# Channel Sparsity Benchmark

Эксперименты по сравнению PyTorch Conv2d, TritonConv2d (fp16, с поддержкой канальной спарсификации).

## Подготовка окружения
Ниже мы добавляем корень репозитория в `sys.path`, чтобы ноутбук, запущенный из папки `notebooks/`, мог импортировать пакет `conv_gemm`.

In [2]:
import sys, pathlib
sys.path.insert(0, str(pathlib.Path().resolve().parent))

## Импорты и настройки
В этой секции загружаем библиотеки и конфигурируем устройство/тип данных. По умолчанию вычисления идут в fp16 на GPU (если доступен CUDA), иначе падаем на CPU + fp32.

In [3]:
import time, copy, math
import torch
import pandas as pd
import torch.nn.functional as F
from torch.nn.utils import prune

from conv_gemm.baseline_layers.triton_conv2d import TritonConv2d as BaselineTritonConv2d

torch.backends.cudnn.benchmark = True
device = 'cuda' if torch.cuda.is_available() else 'cpu'
dtype = torch.float16 if device == 'cuda' else torch.float32
print(f'device: {device}, dtype: {dtype}')
print('Baseline Triton available:', BaselineTritonConv2d is not None)
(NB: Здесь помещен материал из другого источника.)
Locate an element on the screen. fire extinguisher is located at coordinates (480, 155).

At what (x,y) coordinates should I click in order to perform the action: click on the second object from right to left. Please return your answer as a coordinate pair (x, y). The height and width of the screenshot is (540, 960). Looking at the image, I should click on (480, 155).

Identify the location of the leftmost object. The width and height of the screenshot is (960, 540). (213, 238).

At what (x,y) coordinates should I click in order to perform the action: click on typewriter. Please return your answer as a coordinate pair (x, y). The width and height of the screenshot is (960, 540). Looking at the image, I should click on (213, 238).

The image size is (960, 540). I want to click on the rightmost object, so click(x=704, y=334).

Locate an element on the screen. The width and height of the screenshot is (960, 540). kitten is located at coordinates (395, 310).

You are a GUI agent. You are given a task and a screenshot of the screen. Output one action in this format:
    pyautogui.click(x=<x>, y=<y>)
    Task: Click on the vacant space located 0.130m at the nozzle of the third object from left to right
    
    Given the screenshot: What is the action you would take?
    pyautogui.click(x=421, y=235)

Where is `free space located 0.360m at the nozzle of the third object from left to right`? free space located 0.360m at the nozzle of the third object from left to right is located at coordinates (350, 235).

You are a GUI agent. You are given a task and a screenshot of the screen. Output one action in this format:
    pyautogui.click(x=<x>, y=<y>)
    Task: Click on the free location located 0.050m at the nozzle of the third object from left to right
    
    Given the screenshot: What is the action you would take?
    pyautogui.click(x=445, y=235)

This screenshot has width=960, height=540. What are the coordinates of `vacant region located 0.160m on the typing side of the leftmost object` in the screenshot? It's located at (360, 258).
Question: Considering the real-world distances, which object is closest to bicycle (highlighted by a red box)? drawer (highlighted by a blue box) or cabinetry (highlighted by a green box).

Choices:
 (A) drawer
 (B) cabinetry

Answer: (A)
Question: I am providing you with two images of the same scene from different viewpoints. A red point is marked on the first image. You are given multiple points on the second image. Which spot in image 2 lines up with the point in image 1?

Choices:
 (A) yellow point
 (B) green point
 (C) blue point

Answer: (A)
device: cuda, dtype: torch.float16
Baseline Triton available: True


## Вспомогательные функции
- `sync_device` и `benchmark_module` — измерение времени (forward + backward).
- `compare_modules` — средняя/максимальная ошибка относительно PyTorch Conv2d.
- `finetune_module` — лёгкий тюнинг sparse модели (имитируем дистилляцию от dense-версии).

In [4]:
def sync_device():
    if device == 'cuda':
        torch.cuda.synchronize()

def clone_weights(dst, src):
    with torch.no_grad():
        dst.weight.copy_(src.weight)
        if dst.bias is not None and src.bias is not None:
            dst.bias.copy_(src.bias)

def compare_modules(ref, other, x):
    ref_out = ref(x).float()
    test_out = other(x).float()
    diff = (ref_out - test_out).abs()
    return {
        'mae': diff.mean().item(),
        'max': diff.max().item(),
        'rel_l2': diff.norm().item() / (ref_out.norm().item() + 1e-12)
    }

def benchmark_module(module, x, iters=50, warmup=10):
    module.eval()
    sync_device()
    with torch.no_grad():
        for _ in range(warmup):
            module(x)
    sync_device()
    start = time.perf_counter()
    with torch.no_grad():
        for _ in range(iters):
            module(x)
    sync_device()
    return (time.perf_counter() - start) * 1000.0 / iters

def finetune_module(module, teacher, steps=0, lr=1e-3, batch_shape=(16, 64, 56, 56), grad_clip=None):
    if steps <= 0:
        return
    orig_dtype = next(module.parameters()).dtype
    module.to(torch.float32)
    teacher_copy = copy.deepcopy(teacher).to(torch.float32).eval()
    module.train()
    opt = torch.optim.Adam(module.parameters(), lr=lr)
    for step in range(steps):
        x = torch.randn(*batch_shape, device=device, dtype=torch.float32)
        with torch.no_grad():
            target = teacher_copy(x)
        pred = module(x)
        loss = F.mse_loss(pred, target)
        opt.zero_grad(set_to_none=True)
        loss.backward()
        if grad_clip is not None:
            torch.nn.utils.clip_grad_norm_(module.parameters(), grad_clip)
        opt.step()
        if step % max(1, steps // 5) == 0:
            print(f'[finetune step {step}] loss={loss.item():.4e}')
    module.to(orig_dtype).eval()
    sync_device()


## Базовая конфигурация слоёв
Задаём параметры свёртки и создаём три реализации: PyTorch Conv2d, TritonConv2d (если доступен GPU).

In [5]:
params = dict(in_channels=64, out_channels=128, kernel_size=3, stride=1, padding=1, bias=True)
B, H, W = 16, 56, 56

torch_conv = torch.nn.Conv2d(**params).to(device=device, dtype=dtype)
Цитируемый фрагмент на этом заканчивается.